It has been called the "Silent Holocaust," but its survivors are unafraid to speak out.
More than 20 years after Guatemala’s civil war ended in 1996, civilians are still advocating for justice after the genocide that killed hundreds of thousands of Maya people. Guatemala’s military launched a campaign targeting Maya, claiming they were allies to guerrilla forces known as the Guatemalan National Revolutionary Unity.
Guatemalan photojournalist Roderico Díaz was 6 years old when the war uprooted his life. In 1982, Díaz and his family fled the coffee plantation where they worked to escape being killed.
“Of course that had a really strong impact on our family. We had to leave our house, we had to leave all our possessions behind and we were violently displaced," Díaz said. "It also meant that members of my family were forcibly disappeared, and we’re still looking for those people. Five years ago, we were actually able to find a nephew of mine and luckily he was still alive. We thought that he was dead and he thought that we were dead, but five years ago we found him.”
Thousands of other Guatemalans weren’t as fortunate. During the genocide, the Guatemalan military destroyed more than 600 villages, killed or “disappeared” more than 200,000 people and displaced an estimated 1.5 million others.
At the Branigan Cultural Center, Díaz with the help of translator Emily Rhyne, showcased his photographs of civilians affected by the massacres. His work is filled with images of families holding pictures of lost loved ones. Díaz said the search for justice is what initially inspired him to begin his career as a photojournalist.
“I was involved with that before, but then it was also learning about the other realities that are occurring in Guatemala: inequality, poverty, and it reminds me of how I grew up,” Díaz said.
Díaz said after the civil war ended with the signing of Peace Accords in 1996, he saw indigenous communities violently evicted from their lands.
“And I wanted to be able find proof, or show proof of what was happening, to be able to show what was happening from my own perspective, literally from my own eyes through the camera," Díaz said. "The lives of people are not respected even though the lives of these people represent thousands of years of indigenous culture, so I wanted to be able to document what was happening in Guatemala.”
One of the most impactful stories Díaz said he covered was the 2013 trial of former dictator José Efraín Ríos Montt, the country’s president during the height of the killings in the early 1980s.

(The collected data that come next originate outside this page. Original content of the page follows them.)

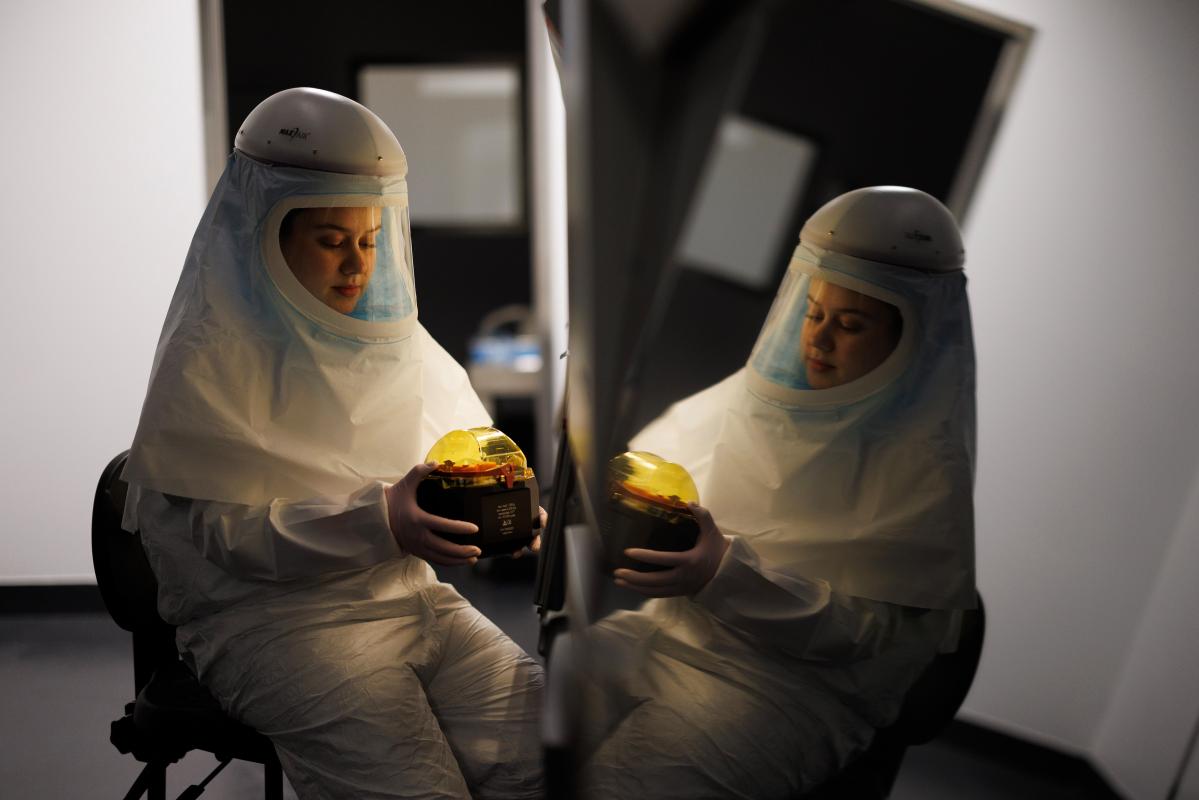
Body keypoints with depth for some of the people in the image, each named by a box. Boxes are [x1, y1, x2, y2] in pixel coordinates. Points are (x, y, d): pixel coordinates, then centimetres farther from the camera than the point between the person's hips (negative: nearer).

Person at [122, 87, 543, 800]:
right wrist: (377, 523, -24)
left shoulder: (394, 339, 15)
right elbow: (214, 532, -12)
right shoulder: (207, 360, -5)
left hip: (412, 597, 5)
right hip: (275, 618, -5)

“I was there for more than two months every day documenting the trial, and it was what made me even more committed to the work as a documentarian," Díaz said. "It was just the opportunity to be there, to hear the testimonies, and to see that there was a little bit of justice being achieved in Guatemala. To be part of that event, to be part of documenting the images and archives that can serve future generations. It was a very inspiring time and it’s made me even more committed to this work."
Although Ríos Montt was found guilty on charges of genocide and crimes against humanity, the conviction was annulled and the trial reset. Ríos Montt was diagnosed with senile dementia in 2015 and declared mentally incompetent for the retrial in 2017. Díaz said he hopes people will remember the victims of the massacres through his work.
“What I want people to know is that behind each of these difficult stories there’s a human being working to build a more just society whether that’s through asking for justice or working towards justice or defending their natural resources, defending their land. Behind each of these stories there’s a human being fighting every day for justice, and I want people to understand that more human part of the stories,” Díaz said.
Díaz’ photography is featured in the exhibit, “Defending Truth and Memory: The Path Towards Justice in Guatemala.” It is on display through June at the New Mexico State University Museum in Kent Hall. His work is also online at rodediaz.com.